··· Text excerpt ···

Photo from the archive of American Television

According to the calendar I was given, today is "Let's Laugh Day." I guess that means I'm supposed to either write something funny or talk about writing funny. The former would be a post that sucks more than a vacuum cleaner. I'm not sure I can do the latter a whole lot of justice, either, but I'm game.

While I do have a sense of humor, I don't/can't write comedy. Sure, my characters joke around a bit, and I hope my readers get a smile or two, but to bill my books as humorous fiction would end up in more 1 star reviews than [insert metaphor here.]


Writing humor is one of the places where using metaphors, clichés, and the like becomes an asset rather than a liability. Comparisons can work to your advantage. I saw this quote the other day: "Game of Thrones is a lot like Twitter. There are 140 characters and terrible things are always happening." Even though I've never watched Game of Thrones (and, as an aside, at this point I wish I did get HBO, because my daughter was an extra in one of the episodes this season), I 'get' the humor.

··· Dataset content ···

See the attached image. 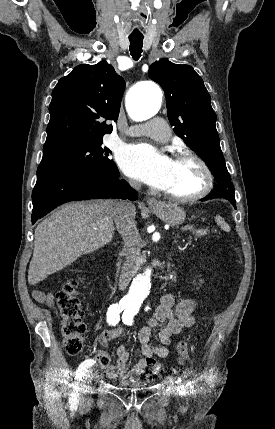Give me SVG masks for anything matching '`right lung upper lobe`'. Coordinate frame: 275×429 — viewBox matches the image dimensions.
Returning <instances> with one entry per match:
<instances>
[{
  "label": "right lung upper lobe",
  "mask_w": 275,
  "mask_h": 429,
  "mask_svg": "<svg viewBox=\"0 0 275 429\" xmlns=\"http://www.w3.org/2000/svg\"><path fill=\"white\" fill-rule=\"evenodd\" d=\"M125 82L112 65L82 64L61 78L52 92L44 154L70 144L103 140L118 119Z\"/></svg>",
  "instance_id": "obj_1"
}]
</instances>
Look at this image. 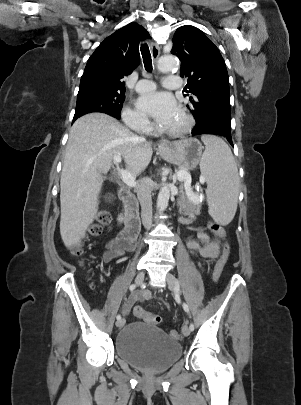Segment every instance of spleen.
I'll list each match as a JSON object with an SVG mask.
<instances>
[{"label": "spleen", "mask_w": 301, "mask_h": 405, "mask_svg": "<svg viewBox=\"0 0 301 405\" xmlns=\"http://www.w3.org/2000/svg\"><path fill=\"white\" fill-rule=\"evenodd\" d=\"M205 151L200 161L202 177L207 182L209 213L221 225L235 216L239 194L238 169L229 146L219 137L202 136Z\"/></svg>", "instance_id": "1"}]
</instances>
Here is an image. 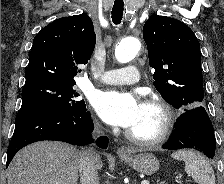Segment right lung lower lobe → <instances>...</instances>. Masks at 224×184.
<instances>
[{
	"instance_id": "obj_1",
	"label": "right lung lower lobe",
	"mask_w": 224,
	"mask_h": 184,
	"mask_svg": "<svg viewBox=\"0 0 224 184\" xmlns=\"http://www.w3.org/2000/svg\"><path fill=\"white\" fill-rule=\"evenodd\" d=\"M92 131L93 121L86 108L74 114L56 111L33 114L16 123L8 147L6 167L14 155L28 144L41 140H55L77 146L87 145L93 142ZM107 144L106 136L97 139L99 147L106 148Z\"/></svg>"
}]
</instances>
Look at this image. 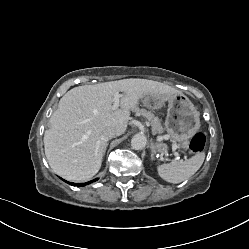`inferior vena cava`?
I'll return each mask as SVG.
<instances>
[{
  "label": "inferior vena cava",
  "mask_w": 249,
  "mask_h": 249,
  "mask_svg": "<svg viewBox=\"0 0 249 249\" xmlns=\"http://www.w3.org/2000/svg\"><path fill=\"white\" fill-rule=\"evenodd\" d=\"M117 135H119V133L115 128L106 127L101 133V139L107 141L109 139L114 138Z\"/></svg>",
  "instance_id": "obj_1"
}]
</instances>
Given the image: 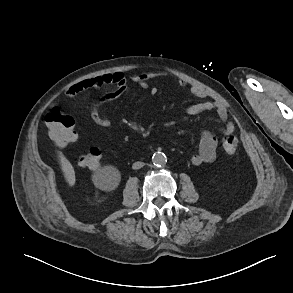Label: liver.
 <instances>
[{"instance_id":"obj_1","label":"liver","mask_w":293,"mask_h":293,"mask_svg":"<svg viewBox=\"0 0 293 293\" xmlns=\"http://www.w3.org/2000/svg\"><path fill=\"white\" fill-rule=\"evenodd\" d=\"M60 163L62 167V171L64 173L65 179L70 186L75 184V171L71 163L65 158L63 154H60Z\"/></svg>"}]
</instances>
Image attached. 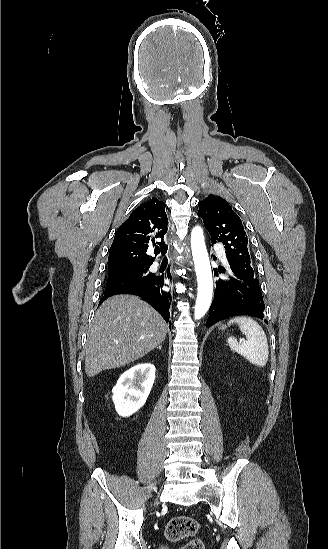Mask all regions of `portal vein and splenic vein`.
I'll list each match as a JSON object with an SVG mask.
<instances>
[{
    "instance_id": "1",
    "label": "portal vein and splenic vein",
    "mask_w": 328,
    "mask_h": 549,
    "mask_svg": "<svg viewBox=\"0 0 328 549\" xmlns=\"http://www.w3.org/2000/svg\"><path fill=\"white\" fill-rule=\"evenodd\" d=\"M240 343H245V341H244V340H242V339H240Z\"/></svg>"
}]
</instances>
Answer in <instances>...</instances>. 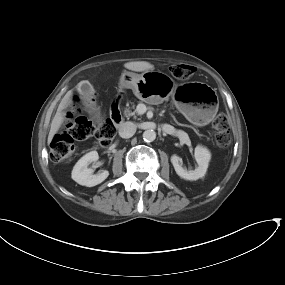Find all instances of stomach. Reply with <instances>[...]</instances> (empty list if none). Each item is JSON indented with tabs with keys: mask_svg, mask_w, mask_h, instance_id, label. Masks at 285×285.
Masks as SVG:
<instances>
[{
	"mask_svg": "<svg viewBox=\"0 0 285 285\" xmlns=\"http://www.w3.org/2000/svg\"><path fill=\"white\" fill-rule=\"evenodd\" d=\"M166 86L176 108L194 125L205 126L216 115V94L201 82L175 85L171 78L161 71H145L135 74L125 71L120 78V87L132 89L135 96L146 103H153L156 92Z\"/></svg>",
	"mask_w": 285,
	"mask_h": 285,
	"instance_id": "obj_1",
	"label": "stomach"
}]
</instances>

···

--- Objective 1 ---
What is the Spanish translation of "Comparisons can work to your advantage." from the post on writing humor?
--- Objective 2 ---
Can you repeat the post on writing humor word for word, from "Photo from the" to "but I'm game."?
The records come from a separate source.

--- Expected answer 1 ---
Las comparaciones pueden jugar a tu favor.

--- Expected answer 2 ---
Photo from the archive of American Television

According to the calendar I was given, today is "Let's Laugh Day." I guess that means I'm supposed to either write something funny or talk about writing funny. The former would be a post that sucks more than a vacuum cleaner. I'm not sure I can do the latter a whole lot of justice, either, but I'm game.